- Text shown:
+ + +

The opposition (and since the 2013 election the Abbott government) proposed an alternative "direct-action" carbon emissions reduction scheme. Modelling produced by the Department of the Treasury indicated that this scheme would cost twice as much as the Clean Energy Futures Plan. Abbott was unable to find an Australian economist who supported his policy, although he did cite international economists who are supportive. Tony Abbott's "Direct Action Plan" has been criticised because there is no disincentive to continue polluting at the same rate, meaning that emissions will increase rather than decrease by 2020. In addition, "under Direct Action it is the public, not polluters who pay."
The Australian Renewable Energy Agency (ARENA) was established as part of the Clean Energy Fund, and commenced operations on 1 July 2012. It consolidated existing renewable energy technology innovation programs. It had funds to provide financial assistance to research, develop, demonstrate, deploy and commercialise renewable energy in Australia and related technologies. The government-established but independent Clean Energy Finance Corporation (CEFC) commenced investment operations from 1 July 2013, with a focus on investments in renewable energy, low-emissions and energy efficiency technology and the manufacturing companies that produce materials used in such technologies.
The majority of big emitters in Australia supported a price on carbon as at July 2012. However business groups and some big emitters, especially in the mining sector, were opposed to the pricing scheme.
Research by Preston Teeter and Jorgen Sandberg at the University of Queensland revealed that liable organisations responded with very few investments in emissions reduction activities, largely due to the great deal of policy uncertainty surrounding the scheme.
One criticism of the carbon pricing scheme has been that Australia should not proceed with its introduction ahead of other countries. However, according to the Department of Climate Change and Energy Efficiency, Australia will be one of around 50 jurisdictions implementing similar schemes worldwide. The starting price of $23 per tonne has also been a point of contention.

+ + +

- Raw data:
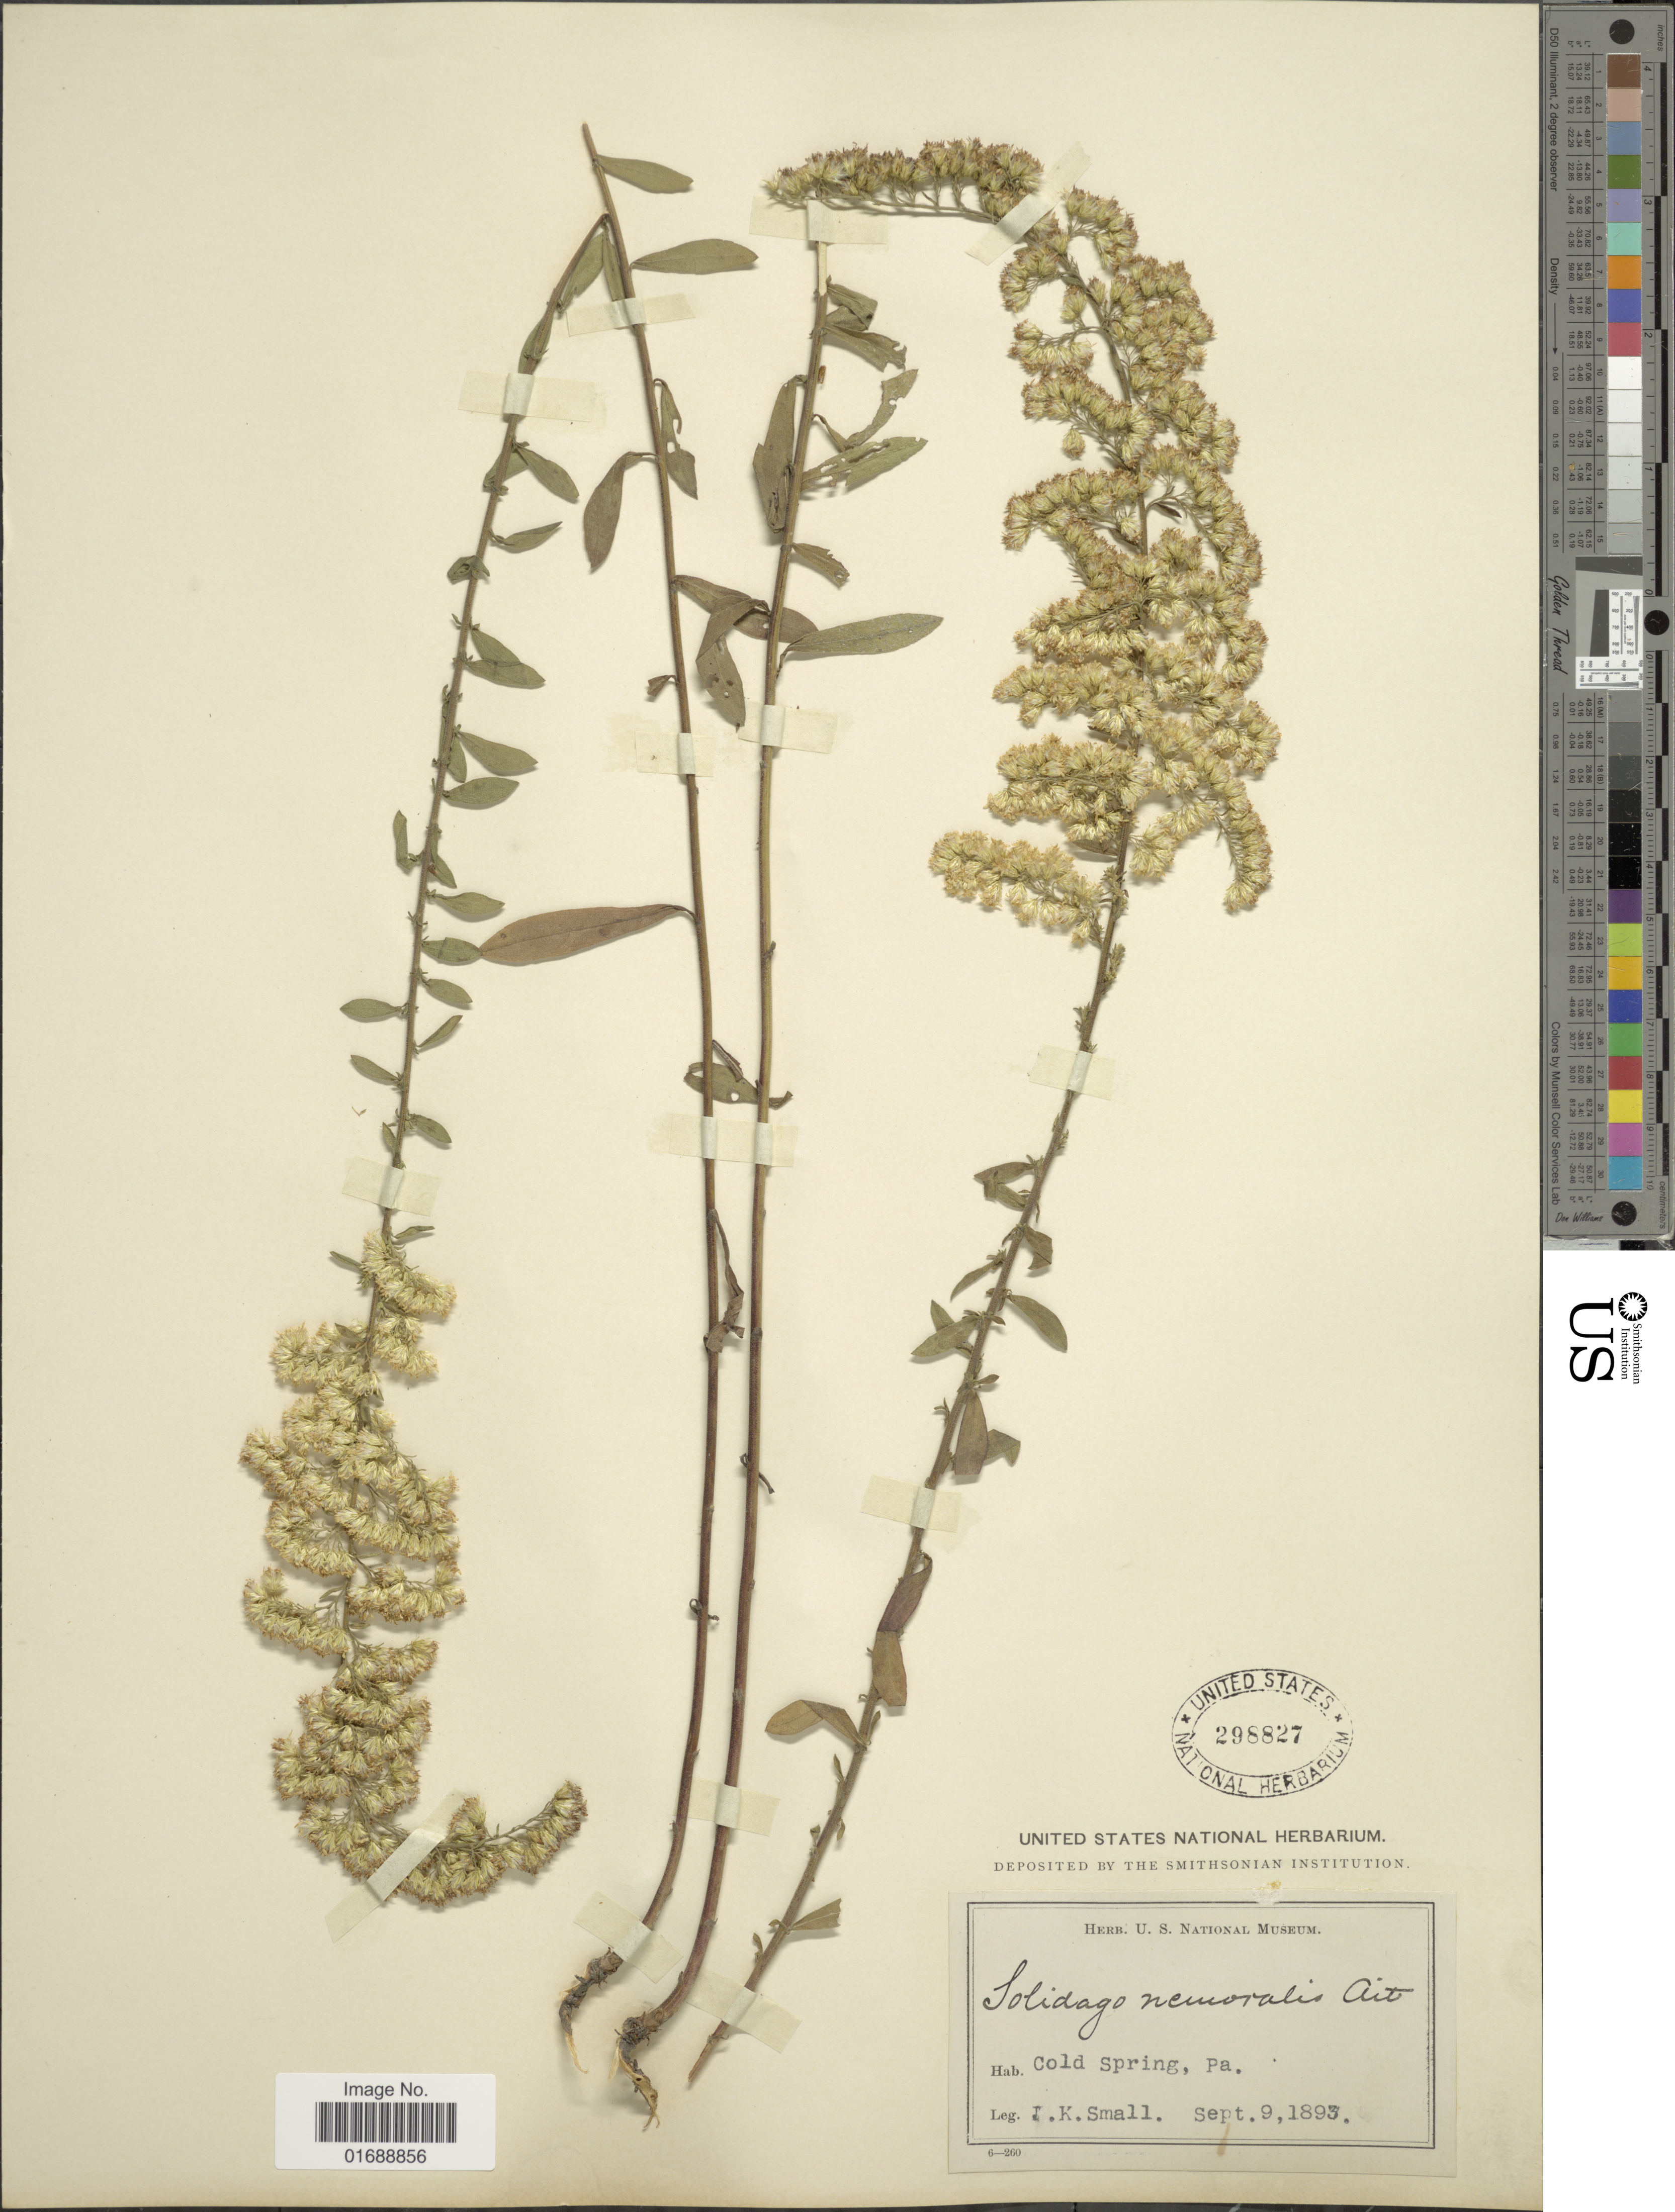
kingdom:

+ + +

- What this exercise asks:
a) According to the carbon pricing text, on what date did the Australian Renewable Energy Agency commence operations?
b) Decide whether each statement agrees with the carbon pricing text, answering yes or no and quoting the deciding words: (i) Treasury modelling indicated that the direct-action scheme would cost twice as much as the Clean Energy Futures Plan. (ii) The Clean Energy Finance Corporation began investment operations on 1 July 2012. (iii) The scheme's starting price was $25 per tonne.
c) Write out the carbon pricing text from the words "One criticism of" up to and including the words "point of contention.".
The data were drawn from a separate source.

- Answer set:
a) 1 July 2012

b)
(i) Yes: "this scheme would cost twice as much as the Clean Energy Futures Plan"
(ii) No: "commenced investment operations from 1 July 2013"
(iii) No: "The starting price of $23 per tonne"

c)
One criticism of the carbon pricing scheme has been that Australia should not proceed with its introduction ahead of other countries. However, according to the Department of Climate Change and Energy Efficiency, Australia will be one of around 50 jurisdictions implementing similar schemes worldwide. The starting price of $23 per tonne has also been a point of contention.